▶ **COMPLETE THE FOLLOWING**
1. Rewrite the forum thread starting with "Kit's final ruling" and going on through "the changes tommorrow.", putting "Hobgoblin" wherever "Bugbear" appears.
2. In the forum thread, what does the T in TDM stand for?

▶ **EXCERPTED PASSAGE**
——
And besides I wasn't even impolite...though I'm close now.


----------



## KitanaVorr (Feb 20, 2003)

ok

Kit's final ruling

1. The Bugbear is NOT disarmed as per Rom's choice.

2.  I did roll separately for Mario's attempt at disarming but he didn't make it so I choose the best of the two (rom had made the str check).  Mario, you posted an assist and an attempt at disarming (remember you said something about med weapon?) so I rolled for you as if you were attempting to disarm simultaneously as Rom and gave him the +2 AID.

3. Okay, everybody fix up their posts and I'll check up on the changes tommorrow.

4. Jane remember that if you move beyond an 5 foot drop, you will provoke an AoO.

LOL...geez...work gets busy, Kit, barely has time to look at the boards and whoooaaaa ;p

and P.S....if I was REALLY a TDM...I would have Jane get her menses right about now....


----------



## Sixchan (Feb 21, 2003)

Okay, I've been wondering this too...what the hell does the T in TDM stand for?


----------



## KitanaVorr (Feb 21, 2003)

Sixchan said:
			
		

> *Okay, I've been wondering this too...what the hell does the T in TDM stand for? *




Tyrannical DM (that would be my calling card so to speak)


----------



## Sixchan (Feb 21, 2003)

Ah.  Yeah, you're a TDM, but no-one said that was bad, right?

I was _this_ close to getting the wand.  _This...****ing...close..._  I think I'm gonna cry.


----------



## KitanaVorr (Feb 21, 2003)

Also to let people know

real-life is catching up fast, so for the next week or so I won't be able to post as often as I normally do unless i can get a few things done first

I'll try to post at least once a day on every thread and definitely at least once a day on the threads I DM.
——
▶ **DATA LINES**

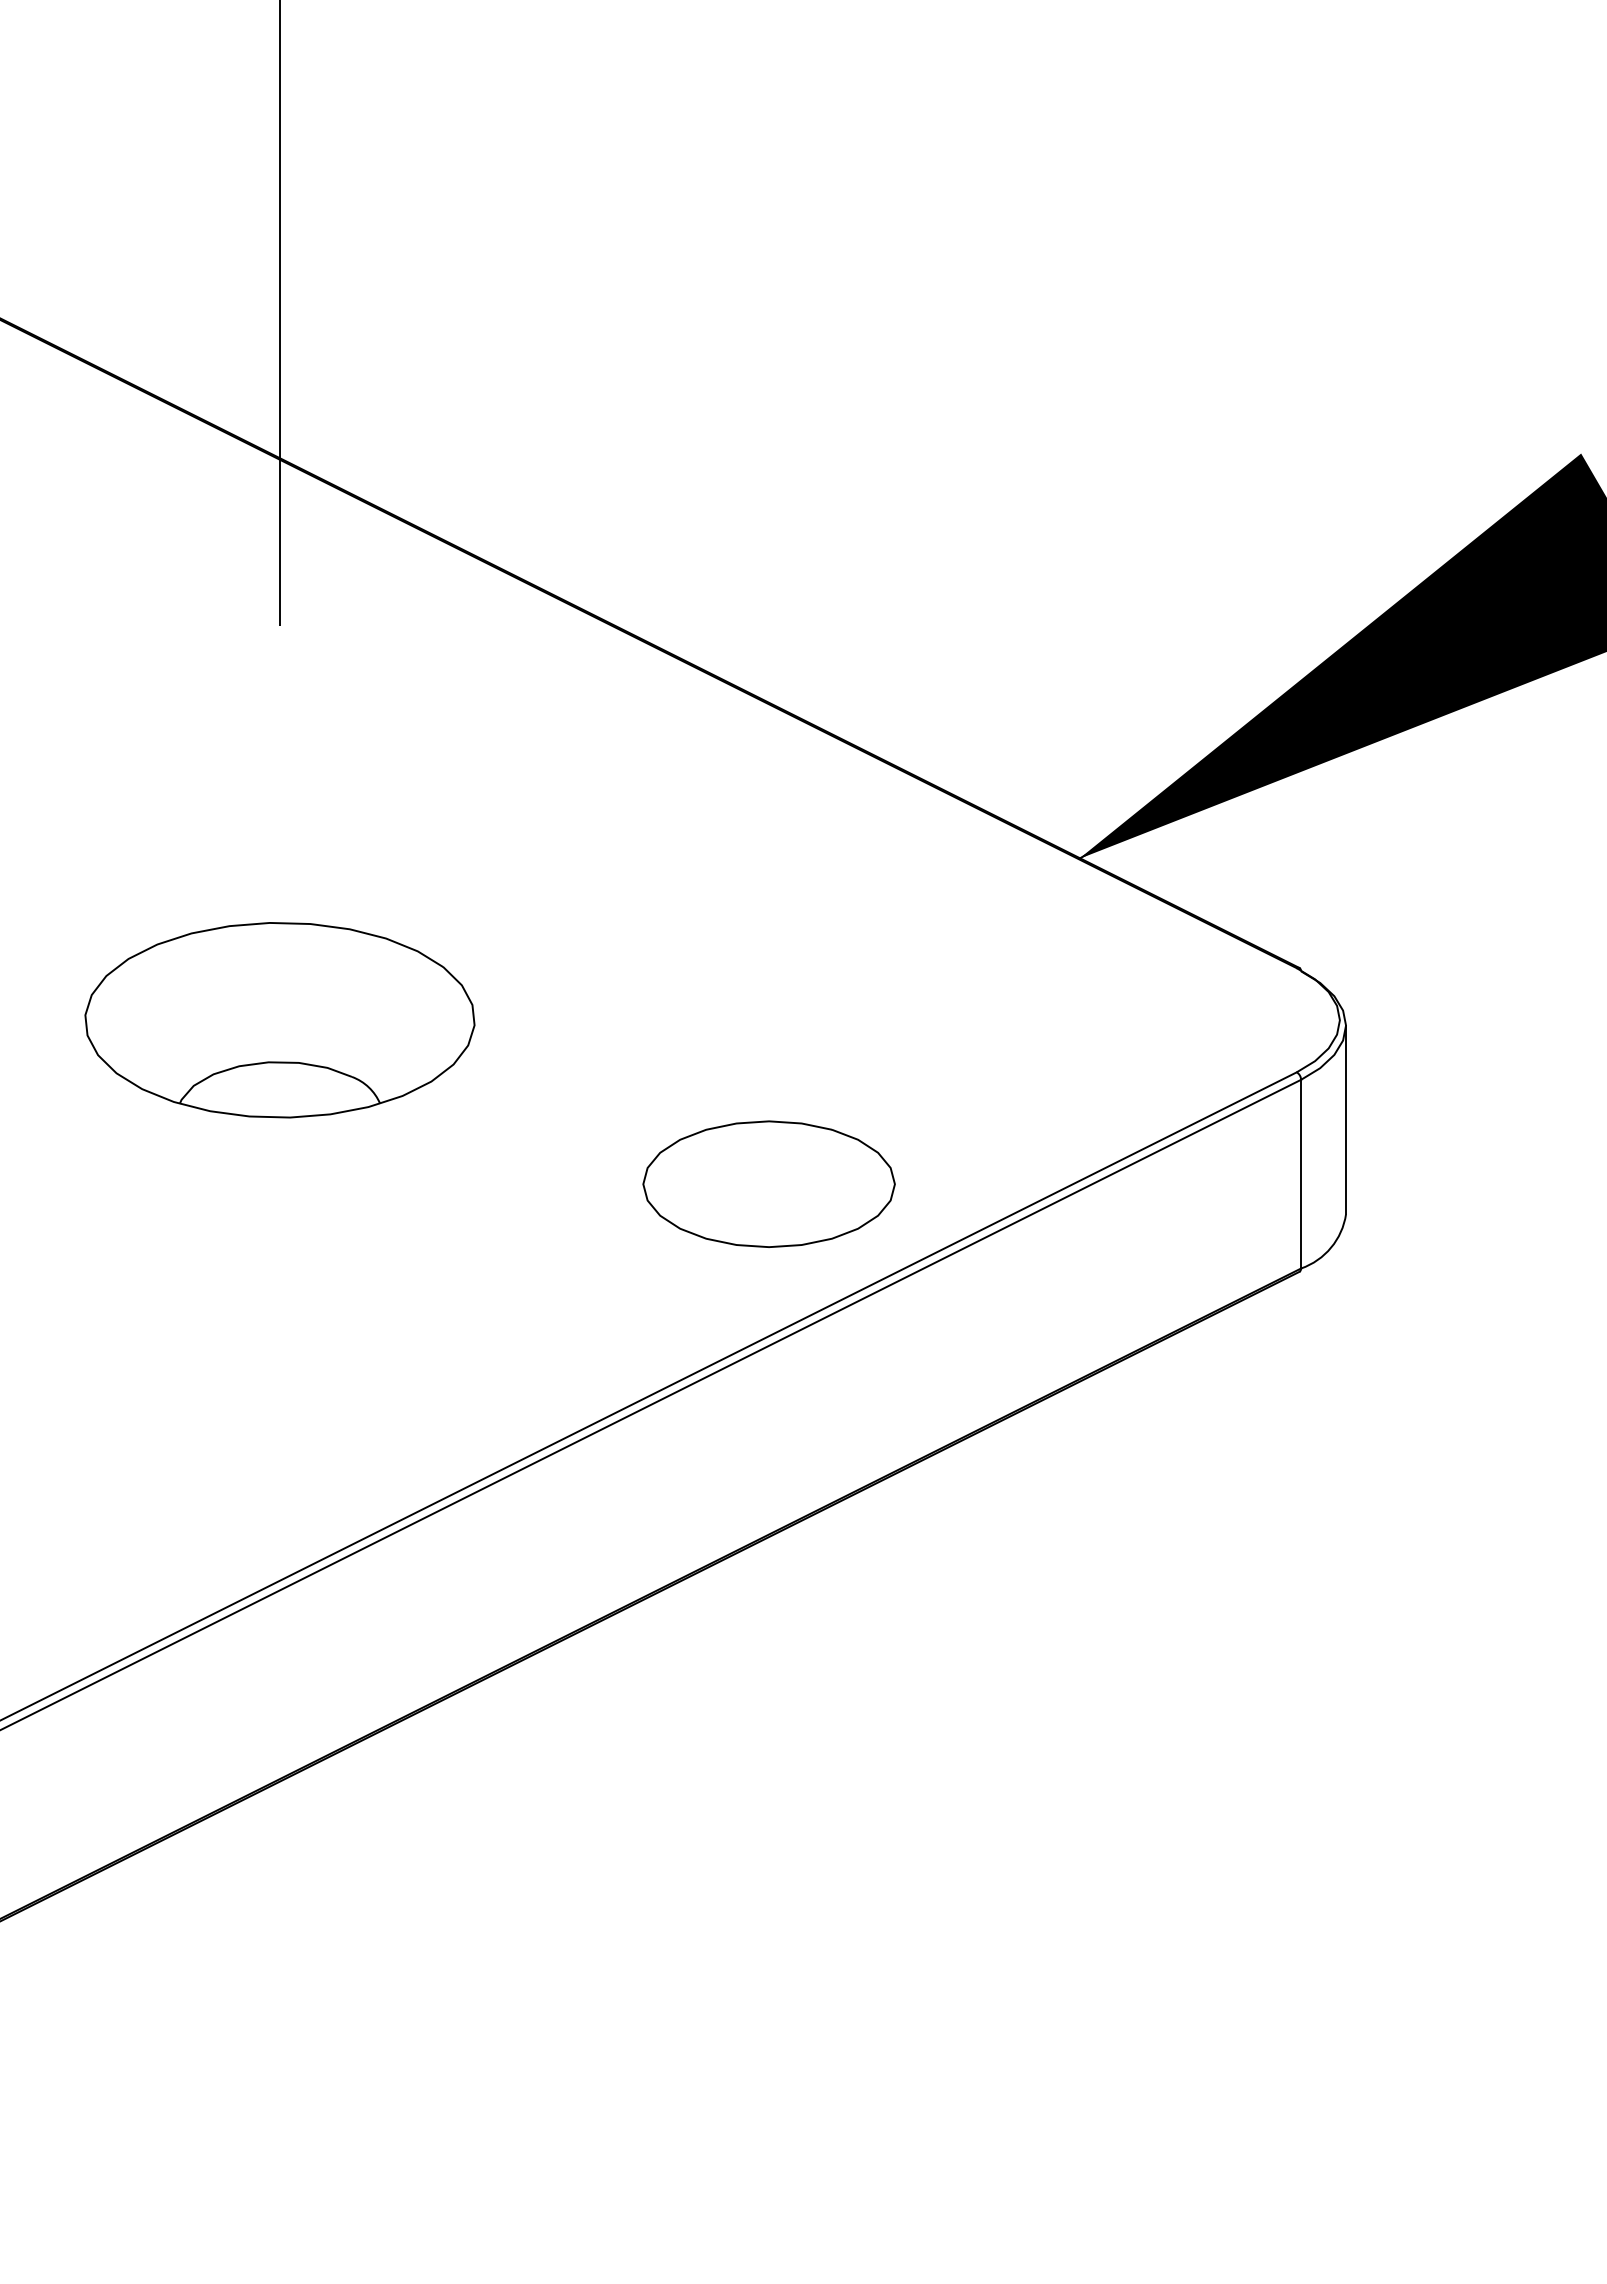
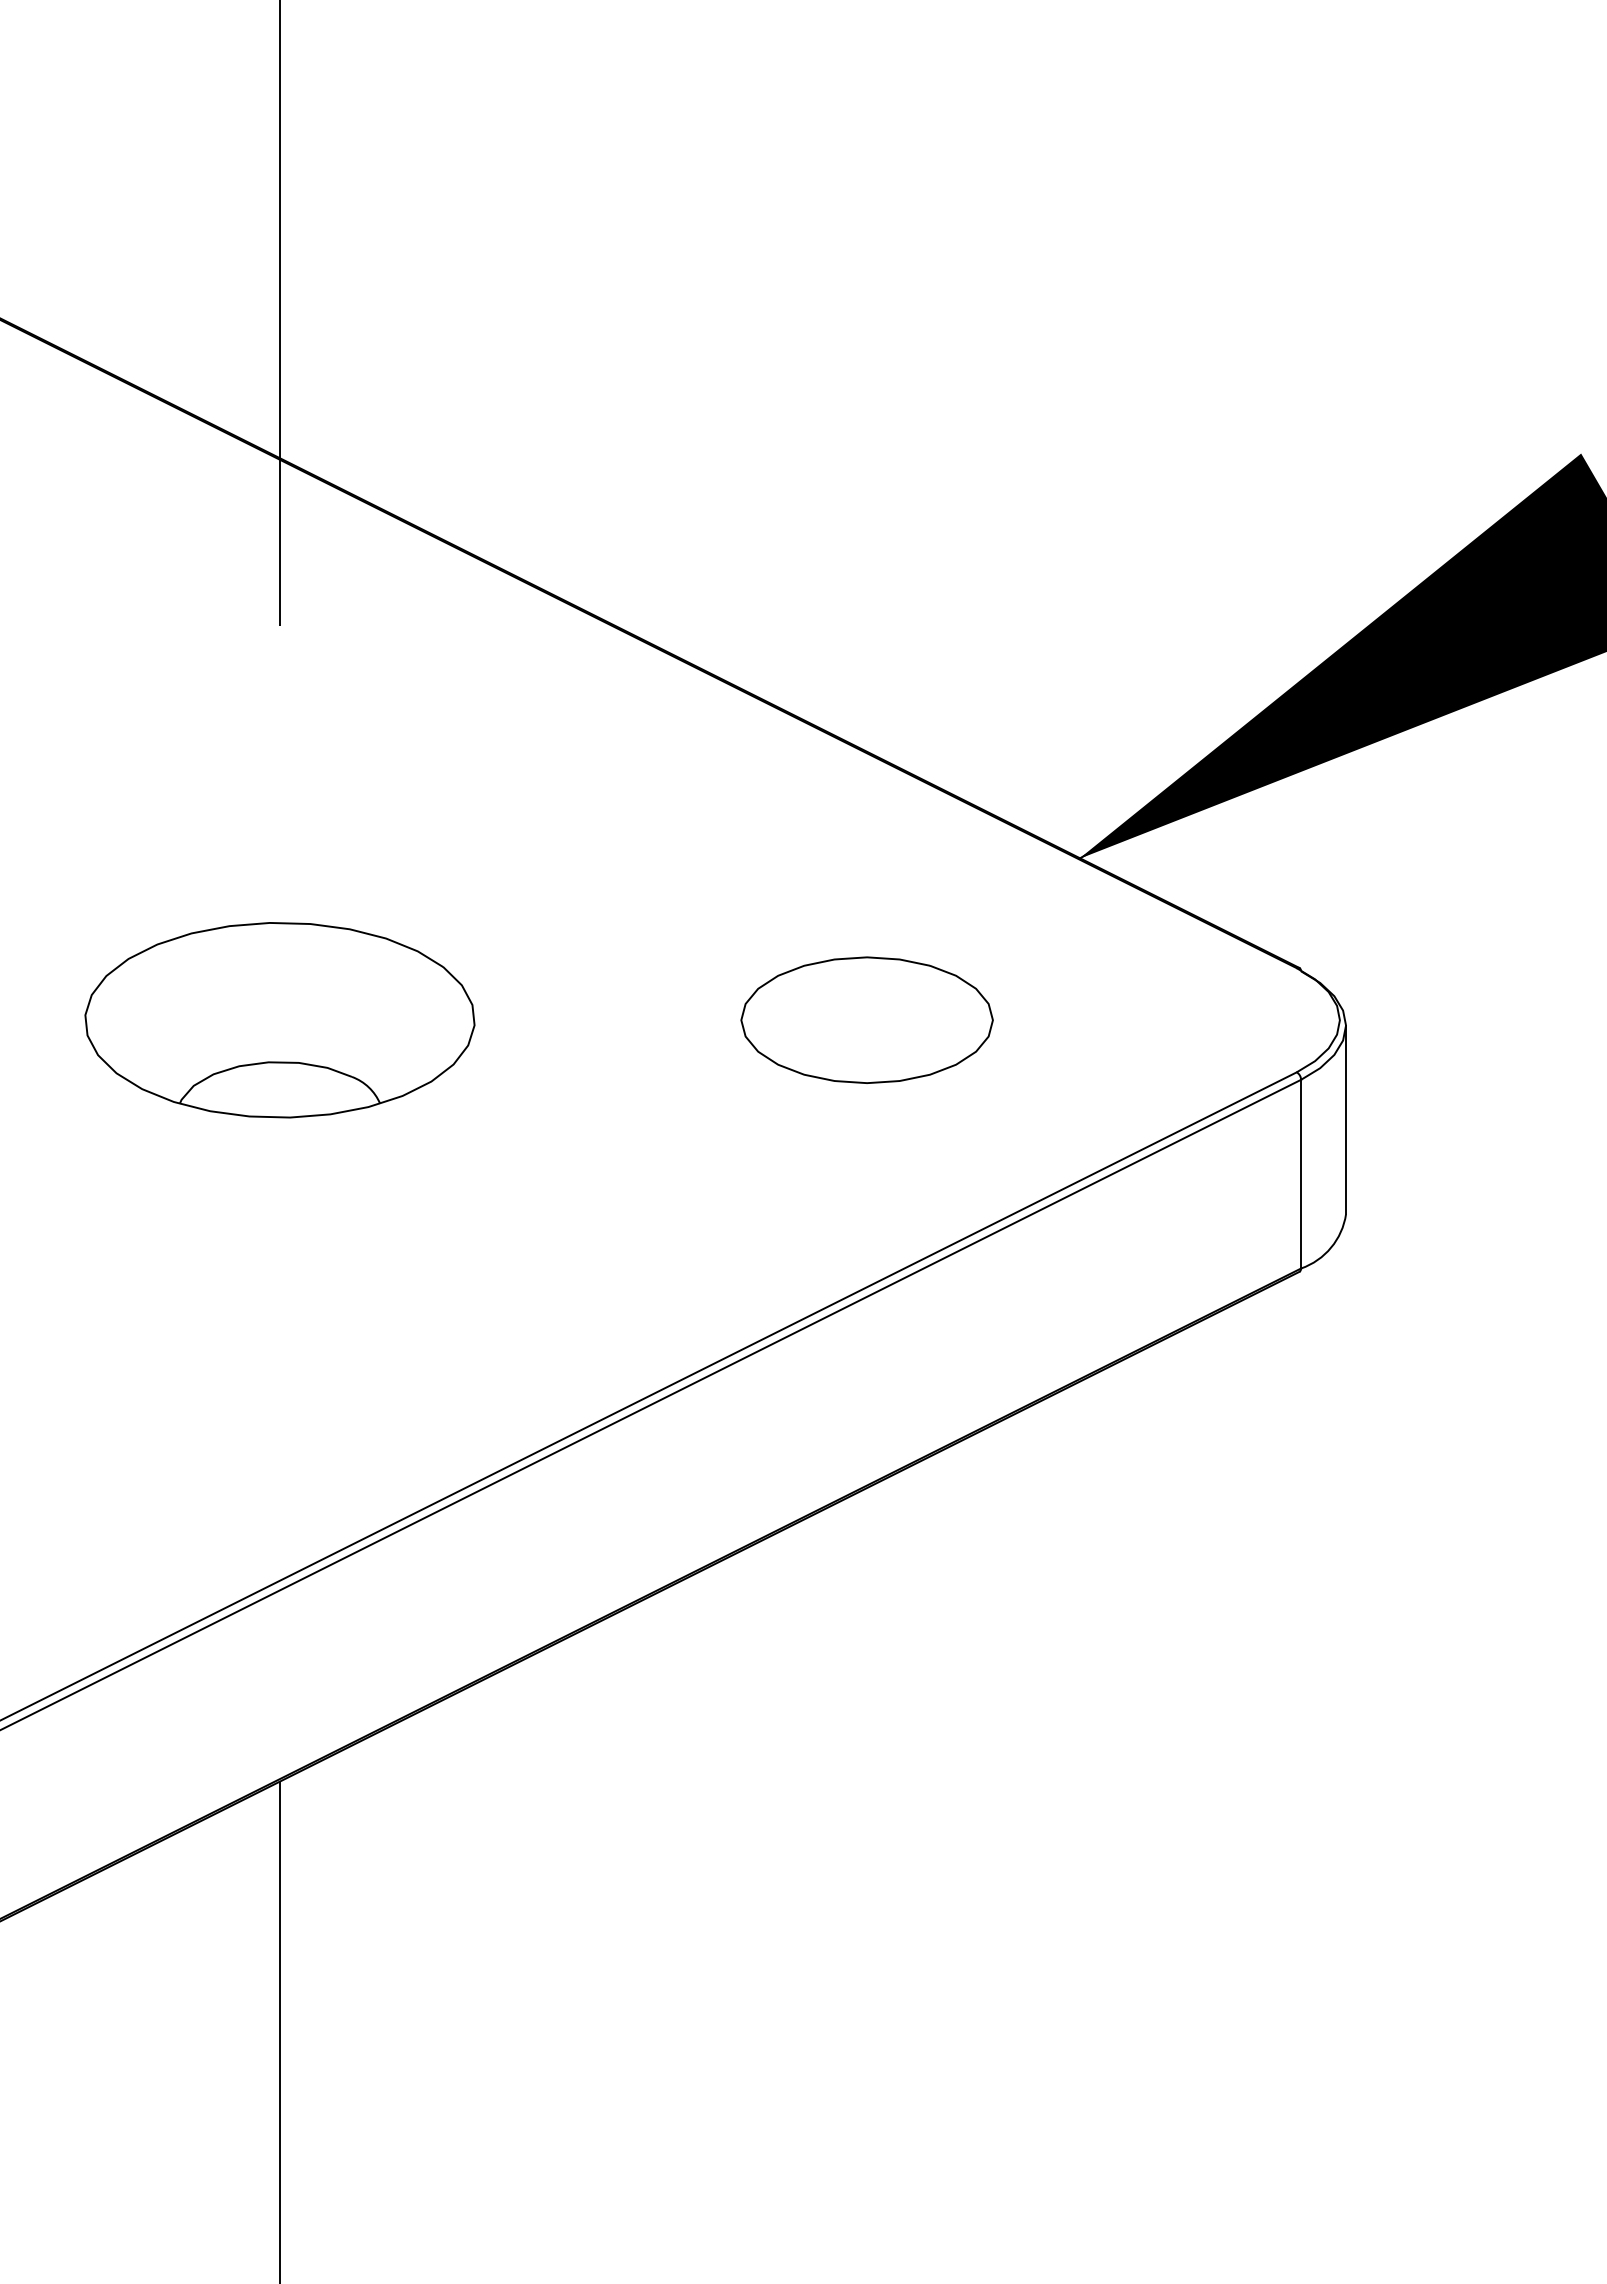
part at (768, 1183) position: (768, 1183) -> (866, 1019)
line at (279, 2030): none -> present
——
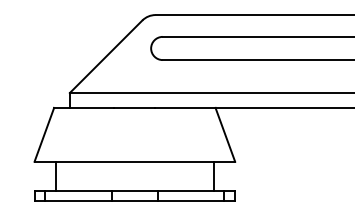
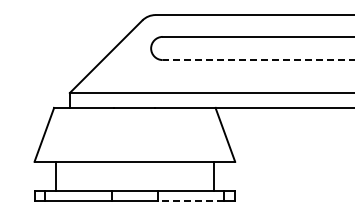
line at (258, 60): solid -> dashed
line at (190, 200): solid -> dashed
——
▶ **ANSWERS**
1.
Kit's final ruling

1. The Hobgoblin is NOT disarmed as per Rom's choice.

2.  I did roll separately for Mario's attempt at disarming but he didn't make it so I choose the best of the two (rom had made the str check).  Mario, you posted an assist and an attempt at disarming (remember you said something about med weapon?) so I rolled for you as if you were attempting to disarm simultaneously as Rom and gave him the +2 AID.

3. Okay, everybody fix up their posts and I'll check up on the changes tommorrow.

2. Tyrannical, as in Tyrannical DM.